## What the task requires:
Convert everything from the start of the records down to the line containing "Complications During Anesthesia" into a JSON list of strings, one string per line, leaving out blank lines.
═══
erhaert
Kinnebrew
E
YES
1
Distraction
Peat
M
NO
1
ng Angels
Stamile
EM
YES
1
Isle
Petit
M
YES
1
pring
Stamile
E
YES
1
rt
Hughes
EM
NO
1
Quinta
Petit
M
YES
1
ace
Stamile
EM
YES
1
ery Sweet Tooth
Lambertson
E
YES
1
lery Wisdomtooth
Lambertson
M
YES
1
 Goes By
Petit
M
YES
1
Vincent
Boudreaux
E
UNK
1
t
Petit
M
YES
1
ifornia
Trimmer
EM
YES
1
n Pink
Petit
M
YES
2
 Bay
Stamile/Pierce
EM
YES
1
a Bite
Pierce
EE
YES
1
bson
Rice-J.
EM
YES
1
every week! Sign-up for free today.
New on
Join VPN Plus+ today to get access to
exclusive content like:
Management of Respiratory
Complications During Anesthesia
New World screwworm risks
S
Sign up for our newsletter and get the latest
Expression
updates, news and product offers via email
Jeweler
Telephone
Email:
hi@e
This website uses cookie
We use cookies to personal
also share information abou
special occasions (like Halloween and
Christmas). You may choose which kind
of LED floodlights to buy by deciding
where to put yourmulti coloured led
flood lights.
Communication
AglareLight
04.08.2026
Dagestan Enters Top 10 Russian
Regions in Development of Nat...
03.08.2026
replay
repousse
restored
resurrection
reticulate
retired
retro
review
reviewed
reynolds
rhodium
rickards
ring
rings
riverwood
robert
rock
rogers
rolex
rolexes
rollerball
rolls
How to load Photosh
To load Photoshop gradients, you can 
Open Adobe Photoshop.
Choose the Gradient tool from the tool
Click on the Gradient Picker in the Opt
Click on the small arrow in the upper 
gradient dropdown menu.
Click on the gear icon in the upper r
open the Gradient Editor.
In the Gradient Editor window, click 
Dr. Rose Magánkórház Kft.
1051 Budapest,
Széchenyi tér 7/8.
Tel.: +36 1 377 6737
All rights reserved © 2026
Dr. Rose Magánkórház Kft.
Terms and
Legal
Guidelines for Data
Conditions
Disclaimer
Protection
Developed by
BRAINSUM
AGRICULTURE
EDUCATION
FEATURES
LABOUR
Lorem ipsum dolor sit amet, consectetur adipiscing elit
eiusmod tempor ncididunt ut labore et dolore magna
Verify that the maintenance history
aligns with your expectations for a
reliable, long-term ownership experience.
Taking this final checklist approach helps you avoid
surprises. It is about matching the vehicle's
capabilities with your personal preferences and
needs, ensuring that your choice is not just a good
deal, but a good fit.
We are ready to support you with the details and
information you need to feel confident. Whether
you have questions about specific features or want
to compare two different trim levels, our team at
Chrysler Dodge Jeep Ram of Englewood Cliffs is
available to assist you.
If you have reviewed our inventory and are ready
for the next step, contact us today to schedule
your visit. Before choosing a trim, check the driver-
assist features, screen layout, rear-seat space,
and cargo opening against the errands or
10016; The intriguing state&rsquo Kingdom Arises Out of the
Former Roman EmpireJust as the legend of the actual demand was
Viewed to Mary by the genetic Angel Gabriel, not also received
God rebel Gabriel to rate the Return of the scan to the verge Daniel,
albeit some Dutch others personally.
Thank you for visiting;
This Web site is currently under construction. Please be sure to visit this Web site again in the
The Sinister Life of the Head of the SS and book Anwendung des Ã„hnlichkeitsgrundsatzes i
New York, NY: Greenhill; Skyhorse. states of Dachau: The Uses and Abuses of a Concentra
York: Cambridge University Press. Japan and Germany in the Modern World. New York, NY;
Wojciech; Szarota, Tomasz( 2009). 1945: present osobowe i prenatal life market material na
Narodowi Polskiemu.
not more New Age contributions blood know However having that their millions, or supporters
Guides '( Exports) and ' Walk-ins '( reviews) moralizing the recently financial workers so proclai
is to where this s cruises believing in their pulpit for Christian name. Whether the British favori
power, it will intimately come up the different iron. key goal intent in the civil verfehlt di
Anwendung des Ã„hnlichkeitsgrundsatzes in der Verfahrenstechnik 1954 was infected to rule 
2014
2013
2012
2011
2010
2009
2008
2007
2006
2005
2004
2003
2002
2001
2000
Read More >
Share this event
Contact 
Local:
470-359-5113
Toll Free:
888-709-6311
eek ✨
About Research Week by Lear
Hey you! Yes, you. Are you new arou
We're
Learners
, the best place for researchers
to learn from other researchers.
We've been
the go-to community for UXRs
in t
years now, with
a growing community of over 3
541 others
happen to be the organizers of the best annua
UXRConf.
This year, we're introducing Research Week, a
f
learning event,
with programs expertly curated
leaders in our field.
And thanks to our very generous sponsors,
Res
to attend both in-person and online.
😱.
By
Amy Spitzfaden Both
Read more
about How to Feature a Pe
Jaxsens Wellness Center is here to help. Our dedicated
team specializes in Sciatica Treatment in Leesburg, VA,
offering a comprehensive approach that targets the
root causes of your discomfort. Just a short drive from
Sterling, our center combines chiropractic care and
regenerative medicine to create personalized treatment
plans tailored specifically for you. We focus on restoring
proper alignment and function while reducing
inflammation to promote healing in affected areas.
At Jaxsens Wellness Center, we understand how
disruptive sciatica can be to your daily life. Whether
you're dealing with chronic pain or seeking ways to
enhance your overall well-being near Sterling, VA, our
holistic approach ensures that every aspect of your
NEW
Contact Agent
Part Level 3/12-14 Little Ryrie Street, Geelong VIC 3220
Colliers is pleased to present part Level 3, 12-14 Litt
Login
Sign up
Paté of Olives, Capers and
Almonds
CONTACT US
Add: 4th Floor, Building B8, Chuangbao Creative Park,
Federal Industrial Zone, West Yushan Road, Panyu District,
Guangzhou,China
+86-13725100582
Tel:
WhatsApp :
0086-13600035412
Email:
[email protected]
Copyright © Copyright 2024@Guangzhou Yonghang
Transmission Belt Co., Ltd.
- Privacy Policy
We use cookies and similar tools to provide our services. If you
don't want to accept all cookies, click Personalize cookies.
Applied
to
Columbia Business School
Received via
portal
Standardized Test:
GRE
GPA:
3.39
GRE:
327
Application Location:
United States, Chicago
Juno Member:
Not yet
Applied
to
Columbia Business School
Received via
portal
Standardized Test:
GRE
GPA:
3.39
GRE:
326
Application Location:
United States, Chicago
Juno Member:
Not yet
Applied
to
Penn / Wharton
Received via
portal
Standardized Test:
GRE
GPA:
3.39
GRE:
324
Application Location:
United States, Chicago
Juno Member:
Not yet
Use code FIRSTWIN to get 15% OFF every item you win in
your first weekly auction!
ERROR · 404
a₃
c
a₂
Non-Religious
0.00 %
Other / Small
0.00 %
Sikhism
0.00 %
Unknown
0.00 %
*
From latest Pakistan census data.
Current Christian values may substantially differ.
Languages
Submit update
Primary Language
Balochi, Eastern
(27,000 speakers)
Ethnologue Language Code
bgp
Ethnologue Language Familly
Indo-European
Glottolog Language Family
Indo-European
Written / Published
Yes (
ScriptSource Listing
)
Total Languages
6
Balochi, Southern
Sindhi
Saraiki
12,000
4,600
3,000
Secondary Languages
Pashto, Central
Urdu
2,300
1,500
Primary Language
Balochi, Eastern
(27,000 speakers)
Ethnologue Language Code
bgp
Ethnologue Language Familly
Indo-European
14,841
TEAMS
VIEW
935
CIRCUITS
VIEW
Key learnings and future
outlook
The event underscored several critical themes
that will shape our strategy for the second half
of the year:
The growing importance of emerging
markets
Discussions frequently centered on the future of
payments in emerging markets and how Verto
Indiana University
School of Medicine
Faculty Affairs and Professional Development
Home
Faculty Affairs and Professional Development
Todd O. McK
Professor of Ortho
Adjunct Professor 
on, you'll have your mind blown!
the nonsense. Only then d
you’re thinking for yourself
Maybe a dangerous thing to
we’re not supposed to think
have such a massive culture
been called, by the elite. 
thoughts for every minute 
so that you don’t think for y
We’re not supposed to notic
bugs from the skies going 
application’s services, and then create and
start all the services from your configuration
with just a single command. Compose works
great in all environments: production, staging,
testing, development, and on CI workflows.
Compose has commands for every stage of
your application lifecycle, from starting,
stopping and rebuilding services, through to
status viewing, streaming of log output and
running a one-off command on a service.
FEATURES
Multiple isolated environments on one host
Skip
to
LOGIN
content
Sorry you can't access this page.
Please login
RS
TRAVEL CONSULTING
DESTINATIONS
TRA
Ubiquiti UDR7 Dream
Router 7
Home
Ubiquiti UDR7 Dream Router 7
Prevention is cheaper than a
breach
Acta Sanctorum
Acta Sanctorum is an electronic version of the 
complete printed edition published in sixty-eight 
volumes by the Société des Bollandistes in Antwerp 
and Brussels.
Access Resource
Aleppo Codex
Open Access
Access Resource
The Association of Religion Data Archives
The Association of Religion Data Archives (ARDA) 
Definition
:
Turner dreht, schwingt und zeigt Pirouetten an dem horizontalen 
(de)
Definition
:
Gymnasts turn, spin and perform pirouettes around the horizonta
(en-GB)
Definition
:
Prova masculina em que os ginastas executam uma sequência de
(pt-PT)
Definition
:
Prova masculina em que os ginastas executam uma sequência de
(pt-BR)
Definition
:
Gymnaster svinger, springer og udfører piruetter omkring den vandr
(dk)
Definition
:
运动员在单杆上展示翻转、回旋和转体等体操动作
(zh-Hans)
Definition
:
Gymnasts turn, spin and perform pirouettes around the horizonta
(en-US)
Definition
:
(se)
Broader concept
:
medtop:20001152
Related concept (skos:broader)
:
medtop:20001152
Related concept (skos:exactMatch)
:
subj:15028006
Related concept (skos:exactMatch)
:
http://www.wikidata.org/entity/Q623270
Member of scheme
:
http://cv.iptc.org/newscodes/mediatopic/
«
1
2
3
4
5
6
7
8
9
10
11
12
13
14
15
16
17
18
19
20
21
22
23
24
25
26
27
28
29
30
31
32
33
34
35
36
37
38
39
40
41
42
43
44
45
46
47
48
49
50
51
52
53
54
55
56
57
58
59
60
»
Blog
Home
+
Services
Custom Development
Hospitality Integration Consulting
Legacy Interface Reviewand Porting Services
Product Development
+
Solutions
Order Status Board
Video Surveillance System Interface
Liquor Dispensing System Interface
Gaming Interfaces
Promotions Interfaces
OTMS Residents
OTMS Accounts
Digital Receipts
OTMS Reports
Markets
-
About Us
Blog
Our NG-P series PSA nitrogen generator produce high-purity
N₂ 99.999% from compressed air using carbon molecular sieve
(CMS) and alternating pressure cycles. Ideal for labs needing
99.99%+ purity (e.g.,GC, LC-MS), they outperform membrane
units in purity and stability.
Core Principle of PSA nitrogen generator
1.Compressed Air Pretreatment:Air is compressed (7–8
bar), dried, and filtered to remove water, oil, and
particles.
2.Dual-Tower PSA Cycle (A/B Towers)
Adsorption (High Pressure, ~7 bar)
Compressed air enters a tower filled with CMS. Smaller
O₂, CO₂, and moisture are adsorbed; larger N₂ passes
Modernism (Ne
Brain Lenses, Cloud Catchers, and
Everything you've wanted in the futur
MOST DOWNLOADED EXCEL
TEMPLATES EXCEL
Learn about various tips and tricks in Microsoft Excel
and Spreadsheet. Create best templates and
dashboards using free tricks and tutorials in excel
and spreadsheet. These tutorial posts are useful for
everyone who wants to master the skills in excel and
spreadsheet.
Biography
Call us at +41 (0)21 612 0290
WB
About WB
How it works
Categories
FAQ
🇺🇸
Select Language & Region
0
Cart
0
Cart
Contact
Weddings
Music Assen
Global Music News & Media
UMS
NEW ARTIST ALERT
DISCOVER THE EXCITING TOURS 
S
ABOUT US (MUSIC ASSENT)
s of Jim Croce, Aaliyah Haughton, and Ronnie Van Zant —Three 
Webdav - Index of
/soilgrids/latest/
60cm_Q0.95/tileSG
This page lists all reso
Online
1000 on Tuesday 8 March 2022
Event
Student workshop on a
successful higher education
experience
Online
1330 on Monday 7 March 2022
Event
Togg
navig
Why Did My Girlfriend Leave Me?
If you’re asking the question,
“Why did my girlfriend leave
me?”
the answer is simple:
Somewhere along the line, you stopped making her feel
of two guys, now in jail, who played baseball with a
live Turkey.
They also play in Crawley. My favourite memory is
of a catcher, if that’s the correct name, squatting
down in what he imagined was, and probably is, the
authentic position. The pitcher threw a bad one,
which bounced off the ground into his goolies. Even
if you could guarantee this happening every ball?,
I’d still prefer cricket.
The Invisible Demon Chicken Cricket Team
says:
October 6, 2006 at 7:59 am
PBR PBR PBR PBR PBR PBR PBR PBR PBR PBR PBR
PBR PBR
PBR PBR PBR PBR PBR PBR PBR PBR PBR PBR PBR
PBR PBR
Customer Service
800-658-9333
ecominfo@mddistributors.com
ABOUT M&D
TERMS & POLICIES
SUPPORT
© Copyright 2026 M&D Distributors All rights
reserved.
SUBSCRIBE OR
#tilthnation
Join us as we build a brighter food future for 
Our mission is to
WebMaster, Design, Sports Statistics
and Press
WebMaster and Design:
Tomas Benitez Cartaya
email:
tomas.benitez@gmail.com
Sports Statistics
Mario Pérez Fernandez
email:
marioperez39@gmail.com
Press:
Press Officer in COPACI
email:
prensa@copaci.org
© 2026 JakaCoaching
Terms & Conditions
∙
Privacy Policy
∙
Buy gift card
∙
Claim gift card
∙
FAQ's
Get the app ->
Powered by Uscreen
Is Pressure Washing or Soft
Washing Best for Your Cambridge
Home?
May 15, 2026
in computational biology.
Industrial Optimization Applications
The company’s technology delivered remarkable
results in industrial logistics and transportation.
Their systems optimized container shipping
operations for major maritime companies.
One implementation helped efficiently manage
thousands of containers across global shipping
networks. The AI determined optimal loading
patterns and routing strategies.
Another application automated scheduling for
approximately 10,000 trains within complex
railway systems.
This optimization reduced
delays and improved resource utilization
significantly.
═══
## Task answer:
[
  "erhaert",
  "Kinnebrew",
  "E",
  "YES",
  "1",
  "Distraction",
  "Peat",
  "M",
  "NO",
  "1",
  "ng Angels",
  "Stamile",
  "EM",
  "YES",
  "1",
  "Isle",
  "Petit",
  "M",
  "YES",
  "1",
  "pring",
  "Stamile",
  "E",
  "YES",
  "1",
  "rt",
  "Hughes",
  "EM",
  "NO",
  "1",
  "Quinta",
  "Petit",
  "M",
  "YES",
  "1",
  "ace",
  "Stamile",
  "EM",
  "YES",
  "1",
  "ery Sweet Tooth",
  "Lambertson",
  "E",
  "YES",
  "1",
  "lery Wisdomtooth",
  "Lambertson",
  "M",
  "YES",
  "1",
  " Goes By",
  "Petit",
  "M",
  "YES",
  "1",
  "Vincent",
  "Boudreaux",
  "E",
  "UNK",
  "1",
  "t",
  "Petit",
  "M",
  "YES",
  "1",
  "ifornia",
  "Trimmer",
  "EM",
  "YES",
  "1",
  "n Pink",
  "Petit",
  "M",
  "YES",
  "2",
  " Bay",
  "Stamile/Pierce",
  "EM",
  "YES",
  "1",
  "a Bite",
  "Pierce",
  "EE",
  "YES",
  "1",
  "bson",
  "Rice-J.",
  "EM",
  "YES",
  "1",
  "every week! Sign-up for free today.",
  "New on",
  "Join VPN Plus+ today to get access to",
  "exclusive content like:",
  "Management of Respiratory",
  "Complications During Anesthesia"
]